I can't see GaussianLayer
... you mean GaussianNoiseLayer ?
see this code
There is no GaussianLayer
If you mean GaussianLayer
== GaussianNoiseLayer
,, It is just sum a noise
.. ! right ?
That’s correct.
um.. ! I have one more question .. ! sorry... !
In your paper, Appendix A.. you use 1x1 conv in Resblock ... (N512, K1, S1) but, In your code, you did not 1x1 conv you use 3x3 conv (stride=2) link
What do I have to use to get the results of your paper? 1x1 ? or 3x3 ?
Oops. This is a typo in the paper. Will fix it. The code is correct. It should be 3x3. K3, S1.
goooooooood!
Thank you
Hi
When I see this code
There is two Resblock
What did you use?
I use COCOResGen2 but there is not much different in terms of results.
In COCOResGen,
n_gen_front_blk-1
for i in range(0, n_gen_front_blk-1):
decA += [ReLUINSConvTranspose2d(tch, tch//2, kernel_size=3, stride=2, padding=1, output_padding=1)]
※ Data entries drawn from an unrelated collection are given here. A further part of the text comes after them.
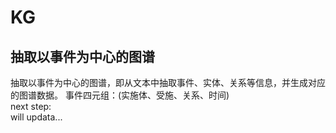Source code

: # KG
## 抽取以事件为中心的图谱

抽取以事件为中心的图谱，即从文本中抽取事件、实体、关系等信息，并生成对应的图谱数据。
事件四元组：(实施体、受施、关系、时间)   
next step:   
will updata...  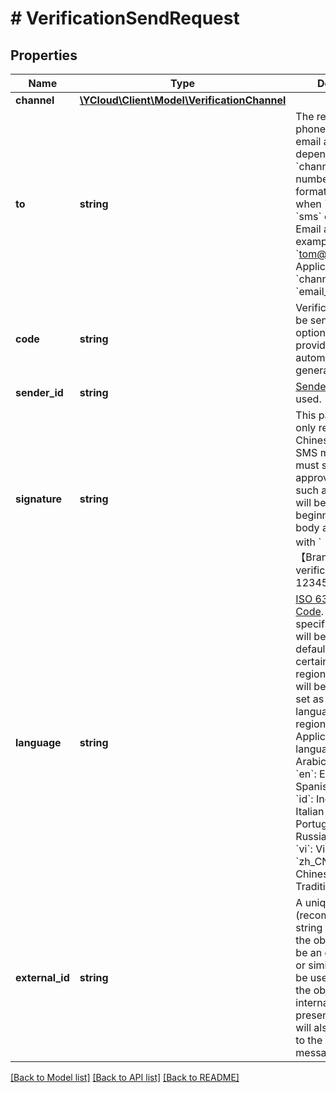 # # VerificationSendRequest

## Properties

Name | Type | Description | Notes
------------ | ------------- | ------------- | -------------
**channel** | [**\YCloud\Client\Model\VerificationChannel**](VerificationChannel.md) |  |
**to** | **string** | The recipient&#39;s phone number or email address depending on &#x60;channel&#x60;. - Phone number: In [E.164](https://en.wikipedia.org/wiki/E.164) format. Applicable when &#x60;channel&#x60; is &#x60;sms&#x60; or &#x60;voice&#x60;. - Email address: For example, &#x60;tom@example.com&#x60;. Applicable when &#x60;channel&#x60; is &#x60;email_code&#x60;. |
**code** | **string** | Verification code to be sent. This field is optional. If not provided, we will automatically generate a code. | [optional]
**sender_id** | **string** | [Sender ID](https://help.ycloud.com/en/articles/3080386) to be used. | [optional]
**signature** | **string** | This parameter is only required for Chinese mainland SMS messages. You must specify an approved signature such as &#x60;Brand&#x60;. It will be added to the beginning of SMS body and wrapped with &#x60;【】&#x60;, e.g. &#x60;【Brand】Your verification code is 123456&#x60;. | [optional]
**language** | **string** | [ISO 639 Language Code](https://www.iso.org/iso-639-language-codes.html). If not specified, language will be set as &#x60;en&#x60; by default. Notably, in certain countries or regions, language will be automatically set as the local language due to the regional restrictions. Applicable languages: &#x60;ar&#x60;: Arabic &#x60;de&#x60;: German &#x60;en&#x60;: English &#x60;es&#x60;: Spanish &#x60;fr&#x60;: French &#x60;id&#x60;: Indonesian &#x60;it&#x60;: Italian &#x60;pt_BR&#x60;: Portuguese &#x60;ru&#x60;: Russian &#x60;tr&#x60;: Turkish &#x60;vi&#x60;: Vietnamese &#x60;zh_CN&#x60;: Simplified Chinese &#x60;zh_HK&#x60;: Traditional Chinese | [optional]
**external_id** | **string** | A unique (recommended) string to reference the object. This can be an order number or similar, and can be used to reconcile the object with your internal systems. If present, this value will also be attached to the &#x60;externalId&#x60; of message objects. | [optional]

[[Back to Model list]](../../README.md#models) [[Back to API list]](../../README.md#endpoints) [[Back to README]](../../README.md)
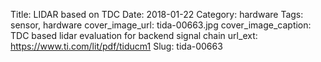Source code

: Title: LIDAR based on TDC
Date: 2018-01-22
Category: hardware
Tags: sensor, hardware
cover_image_url: tida-00663.jpg
cover_image_caption: TDC based lidar evaluation for backend signal chain
url_ext: https://www.ti.com/lit/pdf/tiducm1
Slug: tida-00663
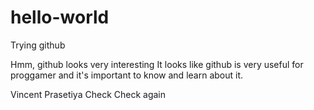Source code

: # hello-world

Trying github

Hmm, github looks very interesting
It looks like github is very useful for proggamer and it's important to know and learn about it.

Vincent Prasetiya
Check
Check again

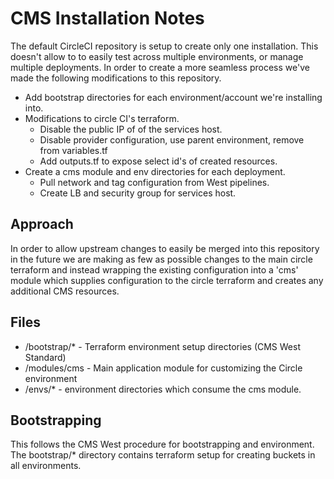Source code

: # CMS Installation Notes

The default CircleCI repository is setup to create only one installation. This doesn't
allow to to easily test across multiple environments, or manage multiple deployments.
In order to create a more seamless process we've made the following modifications to this
repository.

- Add bootstrap directories for each environment/account we're installing into.
- Modifications to circle CI's terraform.
  - Disable the public IP of of the services host.
  - Disable provider configuration, use parent environment, remove from variables.tf
  - Add outputs.tf to expose select id's of created resources.
- Create a cms module and env directories for each deployment.
  - Pull network and tag configuration from West pipelines.
  - Create LB and security group for services host.

## Approach

In order to allow upstream changes to easily be merged into this repository in the future
we are making as few as possible changes to the main circle terraform and instead wrapping
the existing configuration into a 'cms' module which supplies configuration to the circle
terraform and creates any additional CMS resources.

## Files

- /bootstrap/* - Terraform environment setup directories (CMS West Standard)
- /modules/cms - Main application module for customizing the Circle environment
- /envs/* - environment directories which consume the cms module.

## Bootstrapping

This follows the CMS West procedure for bootstrapping and environment. The
bootstrap/* directory contains terraform setup for creating buckets in all environments.

##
decB += [ReLUINSConvTranspose2d(tch, tch//2, kernel_size=3, stride=2, padding=1, output_padding=1)]
tch = tch//2
so It make 2 TransposeConv (and one Transconv with TanH)
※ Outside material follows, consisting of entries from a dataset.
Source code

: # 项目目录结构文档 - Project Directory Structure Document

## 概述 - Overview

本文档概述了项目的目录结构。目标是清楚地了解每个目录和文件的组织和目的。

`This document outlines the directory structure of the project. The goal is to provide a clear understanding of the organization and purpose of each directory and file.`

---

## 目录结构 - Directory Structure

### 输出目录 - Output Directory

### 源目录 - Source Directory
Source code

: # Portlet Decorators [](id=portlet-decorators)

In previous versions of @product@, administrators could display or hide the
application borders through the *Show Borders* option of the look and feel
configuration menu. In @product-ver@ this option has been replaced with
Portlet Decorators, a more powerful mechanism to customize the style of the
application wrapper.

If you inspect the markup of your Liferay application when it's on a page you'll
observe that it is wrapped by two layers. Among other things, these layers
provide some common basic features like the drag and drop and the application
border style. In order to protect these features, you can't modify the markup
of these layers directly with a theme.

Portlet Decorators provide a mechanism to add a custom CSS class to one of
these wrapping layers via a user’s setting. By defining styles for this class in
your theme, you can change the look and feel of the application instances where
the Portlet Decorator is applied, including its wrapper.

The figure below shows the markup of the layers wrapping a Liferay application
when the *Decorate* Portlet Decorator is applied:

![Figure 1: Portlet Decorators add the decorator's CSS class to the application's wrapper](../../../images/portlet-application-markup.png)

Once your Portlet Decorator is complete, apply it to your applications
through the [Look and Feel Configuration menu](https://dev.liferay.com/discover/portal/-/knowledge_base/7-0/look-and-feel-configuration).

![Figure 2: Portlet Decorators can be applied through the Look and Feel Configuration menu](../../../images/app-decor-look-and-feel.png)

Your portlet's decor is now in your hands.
but, all your *yaml.. n_gen_front_blk
=3
but In your paper, The number of TransposeConv = 3 and TransposeConv with TanH = 1
It also typo ?
@taki0112 Thanks for tracing the code and you are right. I am modifying my answer here. There are 3 Transposed Convolutional layers, 2 are created in the for loop and 1 is created before the TanH. I count the one before TanH as a transposed convolutional layer even though the stride is 1. The structure should be DCONV-(N256,K3,S2), LeakyReLU DCONV-(N128,K3,S2), LeakyReLU DCONV-(N3,K1,S1),TanH
I also found that I have a typo for the encoders. The architecture should be CONV-(N64,K7,S1)
# Convolutional back-end
for i in range(0, n_gen_front_blk-1):
decA += [LeakyReLUConvTranspose2d(tch, tch//2, kernel_size=3, stride=2, padding=1, output_padding=1)]
decB += [LeakyReLUConvTranspose2d(tch, tch//2, kernel_size=3, stride=2, padding=1, output_padding=1)]
tch = tch//2
decA += [nn.ConvTranspose2d(tch, input_dim_a, kernel_size=1, stride=1, padding=0)]
decB += [nn.ConvTranspose2d(tch, input_dim_b, kernel_size=1, stride=1, padding=0)]
decA += [nn.Tanh()]
decB += [nn.Tanh()]
In your code, LeakyReLUConvTranspose2d -> LeakyReLUConvTranspose2d -> LeakyReLUConvTranspose2d(Tanh)
However, In your paper DCONV-(N256,K3,S2), LeakyReLU DCONV-(N128,K3,S2), LeakyReLU DCONV-(N64,K3,S2), LeakyReLU DCONV-(N3,K1,S1),TanH
Different
And one more question
Why did you do output_padding
? can you answer it ?
Discriminator
n_layer
= 6
def _make_net(self, ch, input_dim, n_layer):
model = []
model += [LeakyReLUConv2d(input_dim, ch, kernel_size=3, stride=2, padding=1)] #16
tch = ch
for i in range(1, n_layer):
model += [LeakyReLUConv2d(tch, tch * 2, kernel_size=3, stride=2, padding=1)] # 8
tch *= 2
model += [nn.Conv2d(tch, 1, kernel_size=1, stride=1, padding=0)] # 1
return nn.Sequential(*model)
In your code, LeakyReLUConv2d -> LeakyReLUConv2d* 5 -> Conv2d(kernel=1, stride=1)
However, In your paper LeakyReLUConv2d -> LeakyReLUConv2d* 4 -> Conv2d(kernel=2, stride=1)
Different
Is it also Typo ?
I'm sorry that there are too many questions. I am so interested in your paper. I would be grateful if you could understand my situation.
Why did you do output_padding ? can you answer it ?
For make sure the output image size is correct. I do not know if Tensorflow and PyTorch handle padding in the same way.
If there is a different between the code and paper, most likely the code should be correct.
@taki0112 For the discriminator, please use COCOMsDis. This multi-scale one works better for most of the cases.
Hi ! I am reproducing your code with tensorflow. But I do not know the current hyperparameter information. (batch size, input size, dropout rate, etc.) Could you tell me which code I can check?